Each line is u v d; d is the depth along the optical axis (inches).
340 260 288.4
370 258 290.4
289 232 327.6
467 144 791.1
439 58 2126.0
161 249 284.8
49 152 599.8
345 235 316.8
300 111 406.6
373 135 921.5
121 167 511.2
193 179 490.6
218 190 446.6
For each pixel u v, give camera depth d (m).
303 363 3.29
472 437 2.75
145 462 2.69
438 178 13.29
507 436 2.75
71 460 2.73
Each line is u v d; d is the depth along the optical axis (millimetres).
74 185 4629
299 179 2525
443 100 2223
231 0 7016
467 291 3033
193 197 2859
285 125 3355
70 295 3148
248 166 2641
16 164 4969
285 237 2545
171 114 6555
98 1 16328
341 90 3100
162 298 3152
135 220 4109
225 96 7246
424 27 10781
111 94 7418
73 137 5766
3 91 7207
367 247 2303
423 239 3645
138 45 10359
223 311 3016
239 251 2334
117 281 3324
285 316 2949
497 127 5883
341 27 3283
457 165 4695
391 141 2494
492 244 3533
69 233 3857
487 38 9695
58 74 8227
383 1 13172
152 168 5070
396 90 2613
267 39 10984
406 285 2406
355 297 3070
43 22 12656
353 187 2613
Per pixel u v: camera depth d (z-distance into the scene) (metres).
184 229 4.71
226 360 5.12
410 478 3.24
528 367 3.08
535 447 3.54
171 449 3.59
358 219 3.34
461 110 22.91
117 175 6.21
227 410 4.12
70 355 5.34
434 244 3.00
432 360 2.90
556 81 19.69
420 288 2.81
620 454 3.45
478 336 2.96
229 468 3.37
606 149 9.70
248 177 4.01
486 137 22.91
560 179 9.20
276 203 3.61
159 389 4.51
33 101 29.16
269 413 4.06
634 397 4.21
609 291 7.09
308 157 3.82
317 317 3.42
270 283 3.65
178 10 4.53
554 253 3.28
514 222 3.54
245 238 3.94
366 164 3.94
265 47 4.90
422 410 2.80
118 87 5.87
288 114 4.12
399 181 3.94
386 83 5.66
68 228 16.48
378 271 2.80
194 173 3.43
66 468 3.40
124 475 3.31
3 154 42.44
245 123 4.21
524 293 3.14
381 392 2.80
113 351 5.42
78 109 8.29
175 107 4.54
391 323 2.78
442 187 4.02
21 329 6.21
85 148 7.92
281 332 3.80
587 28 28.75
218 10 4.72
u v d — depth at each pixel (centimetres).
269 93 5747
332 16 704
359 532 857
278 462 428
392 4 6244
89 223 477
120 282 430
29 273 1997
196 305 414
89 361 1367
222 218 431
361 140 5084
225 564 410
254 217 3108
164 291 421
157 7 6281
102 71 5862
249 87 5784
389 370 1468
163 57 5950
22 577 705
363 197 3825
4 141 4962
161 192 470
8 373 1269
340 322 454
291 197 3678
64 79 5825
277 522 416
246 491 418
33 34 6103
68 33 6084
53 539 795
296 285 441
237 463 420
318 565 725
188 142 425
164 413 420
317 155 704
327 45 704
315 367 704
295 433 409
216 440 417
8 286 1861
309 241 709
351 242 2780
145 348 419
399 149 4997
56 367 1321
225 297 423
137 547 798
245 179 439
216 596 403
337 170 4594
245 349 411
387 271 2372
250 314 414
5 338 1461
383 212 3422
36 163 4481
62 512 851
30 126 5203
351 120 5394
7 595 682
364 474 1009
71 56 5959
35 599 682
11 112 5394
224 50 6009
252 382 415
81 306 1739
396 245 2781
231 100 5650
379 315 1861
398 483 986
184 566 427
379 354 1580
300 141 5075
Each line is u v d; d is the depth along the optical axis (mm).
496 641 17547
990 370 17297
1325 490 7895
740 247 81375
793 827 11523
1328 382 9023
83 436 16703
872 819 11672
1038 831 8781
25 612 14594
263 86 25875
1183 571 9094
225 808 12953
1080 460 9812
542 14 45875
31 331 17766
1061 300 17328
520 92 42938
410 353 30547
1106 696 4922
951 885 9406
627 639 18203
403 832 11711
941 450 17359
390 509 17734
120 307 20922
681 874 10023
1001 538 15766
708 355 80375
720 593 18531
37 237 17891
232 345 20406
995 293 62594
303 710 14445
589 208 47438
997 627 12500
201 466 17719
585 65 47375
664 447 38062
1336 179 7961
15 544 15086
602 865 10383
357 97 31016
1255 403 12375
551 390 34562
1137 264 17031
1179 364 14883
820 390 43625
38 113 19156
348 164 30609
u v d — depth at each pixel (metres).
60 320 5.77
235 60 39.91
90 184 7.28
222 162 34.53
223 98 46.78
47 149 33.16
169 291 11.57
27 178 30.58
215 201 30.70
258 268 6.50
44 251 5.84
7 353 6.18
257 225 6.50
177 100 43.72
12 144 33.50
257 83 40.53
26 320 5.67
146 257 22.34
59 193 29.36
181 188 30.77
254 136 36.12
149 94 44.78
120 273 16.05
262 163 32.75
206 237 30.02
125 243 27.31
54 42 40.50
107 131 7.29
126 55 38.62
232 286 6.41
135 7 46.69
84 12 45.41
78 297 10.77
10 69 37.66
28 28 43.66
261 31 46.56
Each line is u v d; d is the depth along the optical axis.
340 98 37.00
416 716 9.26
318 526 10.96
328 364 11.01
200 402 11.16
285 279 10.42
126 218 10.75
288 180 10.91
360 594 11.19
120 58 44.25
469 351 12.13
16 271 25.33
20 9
·····
» TASK INSTRUCTIONS
In the listing above, the lines from the one containing "25 612 14594" through the one containing "288 180 10.91" must be set down exactly, with no other lines.

» ANSWER SPACE
25 612 14594
263 86 25875
1183 571 9094
225 808 12953
1080 460 9812
542 14 45875
31 331 17766
1061 300 17328
520 92 42938
410 353 30547
1106 696 4922
951 885 9406
627 639 18203
403 832 11711
941 450 17359
390 509 17734
120 307 20922
681 874 10023
1001 538 15766
708 355 80375
720 593 18531
37 237 17891
232 345 20406
995 293 62594
303 710 14445
589 208 47438
997 627 12500
201 466 17719
585 65 47375
664 447 38062
1336 179 7961
15 544 15086
602 865 10383
357 97 31016
1255 403 12375
551 390 34562
1137 264 17031
1179 364 14883
820 390 43625
38 113 19156
348 164 30609
u v d — depth at each pixel (metres).
60 320 5.77
235 60 39.91
90 184 7.28
222 162 34.53
223 98 46.78
47 149 33.16
169 291 11.57
27 178 30.58
215 201 30.70
258 268 6.50
44 251 5.84
7 353 6.18
257 225 6.50
177 100 43.72
12 144 33.50
257 83 40.53
26 320 5.67
146 257 22.34
59 193 29.36
181 188 30.77
254 136 36.12
149 94 44.78
120 273 16.05
262 163 32.75
206 237 30.02
125 243 27.31
54 42 40.50
107 131 7.29
126 55 38.62
232 286 6.41
135 7 46.69
84 12 45.41
78 297 10.77
10 69 37.66
28 28 43.66
261 31 46.56
Each line is u v d; d is the depth along the optical axis.
340 98 37.00
416 716 9.26
318 526 10.96
328 364 11.01
200 402 11.16
285 279 10.42
126 218 10.75
288 180 10.91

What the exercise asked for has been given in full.